Mandy O’Neill has a message for managers who oversee a team of workers.
“In any organization you need to pay attention to your [employees'] emotional culture,” said the associate professor of management in George Mason University's School of Business. “You want to develop an awareness and do a systematic assessment, but then do micro or macro interventions at each level.”
O’Neill, also a senior scientist at George Mason’s Center for the Advancement of Well-Being, knows what she’s talking about, having researched emotional cultures in various organizations and industries for more than 10 years. Her most recent study involved an examination of firefighters in a large metropolitan area in the southeast United States.
With a team of research assistants, O’Neill observed and interviewed 68 crews in 27 fire stations. Her findings, published in the Academy of Management Journal with co-author Nancy Rothbard of the Wharton School at the University of Pennsylvania, illustrate the push and pull of two emotional cultures—joviality and companionate love—and how they affect the camaraderie and performance of firefighting teams.
First, though, let’s define terms. Joviality is the ability to have fun and take a joke.
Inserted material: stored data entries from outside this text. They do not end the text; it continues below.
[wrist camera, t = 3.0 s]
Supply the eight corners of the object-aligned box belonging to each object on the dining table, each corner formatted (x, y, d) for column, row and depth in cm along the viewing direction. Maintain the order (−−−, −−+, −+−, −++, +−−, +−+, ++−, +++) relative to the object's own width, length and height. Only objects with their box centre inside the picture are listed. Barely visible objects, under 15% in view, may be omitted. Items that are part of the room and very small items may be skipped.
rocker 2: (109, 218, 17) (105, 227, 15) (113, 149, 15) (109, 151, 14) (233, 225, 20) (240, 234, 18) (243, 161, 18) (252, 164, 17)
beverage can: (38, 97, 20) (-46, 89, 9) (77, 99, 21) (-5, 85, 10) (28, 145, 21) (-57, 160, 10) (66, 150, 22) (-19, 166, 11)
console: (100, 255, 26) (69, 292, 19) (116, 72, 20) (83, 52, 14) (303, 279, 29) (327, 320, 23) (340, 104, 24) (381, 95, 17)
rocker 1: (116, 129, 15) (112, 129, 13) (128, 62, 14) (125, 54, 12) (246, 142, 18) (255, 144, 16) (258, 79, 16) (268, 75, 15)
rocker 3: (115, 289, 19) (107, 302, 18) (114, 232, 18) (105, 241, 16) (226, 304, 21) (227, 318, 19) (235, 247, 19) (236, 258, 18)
Companionate love, in O’Neill’s research, means the ability to show compassion and caring in times of need.
“It was important to look at how they operate in tandem,” O’Neill said, “how one emotion was the thing you needed to know to explain performance, but the other you needed to know to understand the implications for health and well-being.”
What did O’Neill find?
The crews high in joviality and companionate love were the most efficient in their jobs and in their lives outside of work.
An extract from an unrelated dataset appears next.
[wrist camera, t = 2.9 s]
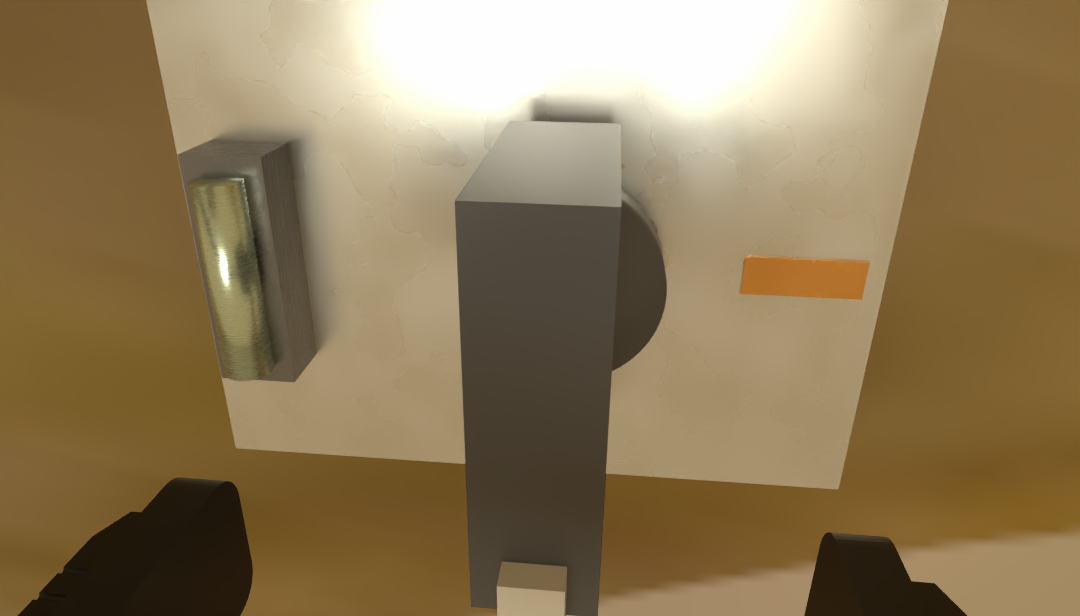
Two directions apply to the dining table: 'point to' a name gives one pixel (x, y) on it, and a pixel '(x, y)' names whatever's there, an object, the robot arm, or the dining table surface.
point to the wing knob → (547, 355)
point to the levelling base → (646, 175)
Stations high in joviality had job enthusiasm, what O’Neill called “an indicator of high performance, but also increased risk-taking.” But if they were low in companionate love, interpersonal relationships suffered, at work and at home.
“This is where you hear about hazing or the most frightening frat house from your college days,” she said.
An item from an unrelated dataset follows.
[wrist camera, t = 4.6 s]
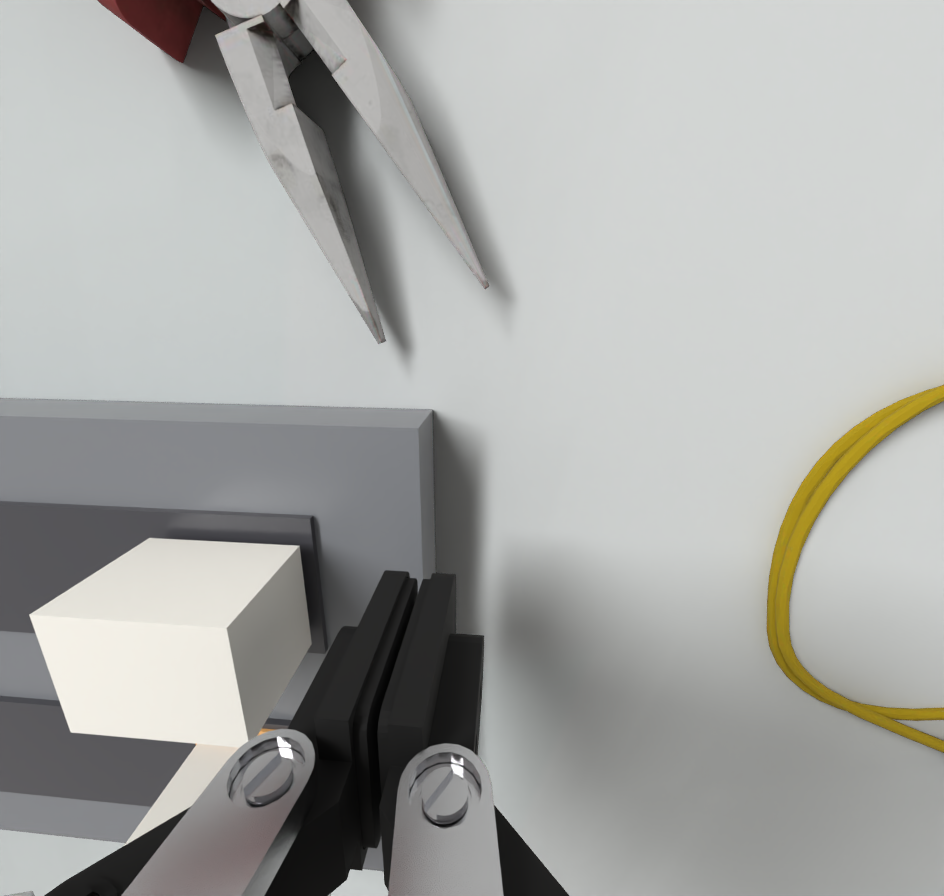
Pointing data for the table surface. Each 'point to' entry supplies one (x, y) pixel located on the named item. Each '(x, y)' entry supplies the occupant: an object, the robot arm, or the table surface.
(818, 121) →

Stations high in companionate love but low in joviality seemed to lack enthusiasm for the job.
“You need the joviality to really see the performance implications,” she said.
And if stations had neither joviality nor companionate love, the culture seemed indifferent.
“One of the coolest things about emotions is unlike some abstract value that you read on a PowerPoint slide or in a management memo, emotions are nonverbal and contagious,” O’Neill said. “We have an inborn ability to recognize other’s emotions.”
All organizations “need to develop an emotional culture that allows employees to thrive,” she said.